Bref, ces crises financières en ralentissant durablement le développement de la consommation intérieure des pays de l’Est asiatique et en les poussant à une fuite en avant dans l’exportisme posaient les bases d’un déséquilibre durable entre l’offre et la demande à l’échelle mondiale et préparaient le terrain à la crise mondiale qui allait secouer le monde dix ans plus tard.
Finance Ponzi
On a souvent invoqué pour analyser la période qui s’ouvre avec ce rapatriement massif de capitaux depuis l’est asiatique l’hypothèse d’instabilité financière de l’économiste keynésien Hyman Minsky. On trouve un bon exposé des théories de ce dernier dans l’article « Minsky, théoricien de l’instabilité financière » de Dominique Plihon. Ce dernier rappelle que Minsky « distingue trois types de comportements en ce qui concerne le financement des investissements : (1) le financement couvert (hedge financing) dans lequel le paiement des intérêts et du principal de la dette est couvert par le rendement attendu de l’investissement ; (2) le financement spéculatif (speculative financing), où le rendement anticipé de l’investissement ne couvre que le paiement des intérêts, la dette étant constamment reconduite ; enfin (3) le financement à la Ponzi (Ponzi financing), où les revenus de l’investissement ne permettent même pas de couvrir les charges d’intérêt, la survie du projet dépendant de la possibilité de s’endetter encore plus, ou de vendre des actifs. » L’instabilité se manifeste quand après une longue période de croissance sans accrocs, l’endettement s’accroît, les comportements à risque se multiplient et obligent à un resserrement de la politique monétaire qui fait basculer des investissements déjà spéculatifs dans la catégorie ponzi.
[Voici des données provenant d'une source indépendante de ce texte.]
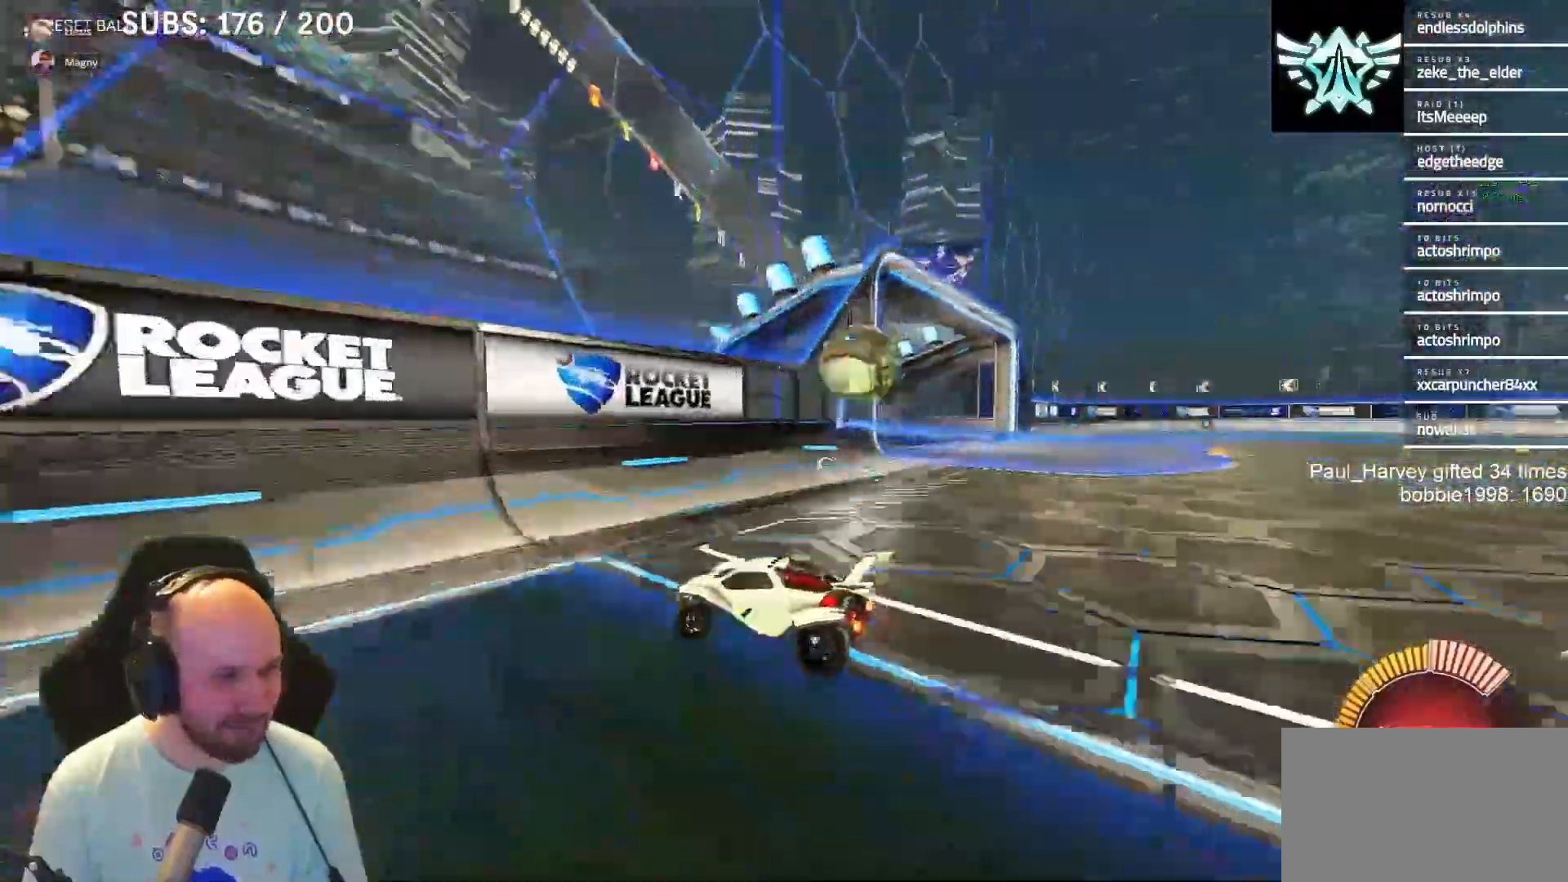
{"buttons": ["R2"], "left_stick": "right", "right_stick": "center", "events": [[183, "L2", "up"], [283, "R2", "down"], [383, "left_stick", "right"]]}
Donc, pour faire court, le rapatriement de capitaux suite à la crise asiatique de 1997 est venu alimenter la bulle internet et une fois les mirages de rentabilité de celle-ci évaporés via le krach de 2000, la réserve fédérale adopta une politique très accommodante qui vint alimenter une bulle immobilière entretenue également par toute sorte d’acteurs aux pratiques ponzifiantes, en l’occurrence bien plus préoccupés de faire s’endetter les gens que de savoir si ils étaient effectivement en mesure de rembourser ( voir par exemple sur le sujet « The U.S. Mortgage Crisis: Subprime or Systemic? » de Eric Tymoigne). Avant que ne se produise l’inévitable crash : « la Fed s’est comportée exactement comme le prévoit Minsky dans son schéma d’analyse. Celle-ci a augmenté brutalement ses taux directeurs à partir de 2004, pour essayer de freiner la montée de la dette et la hausse des prix immobiliers. Résultat : les ménages américains ont été pris à la gorge par la hausse de leurs charges financières indexées sur les taux d’intérêt. Les plus modestes sont devenus insolvables. Leurs maisons ont été mises en vente pour permettre aux banquiers d’être remboursés, ce qui a provoqué l’implosion de la bulle immobilière. » ( Plihon, idem)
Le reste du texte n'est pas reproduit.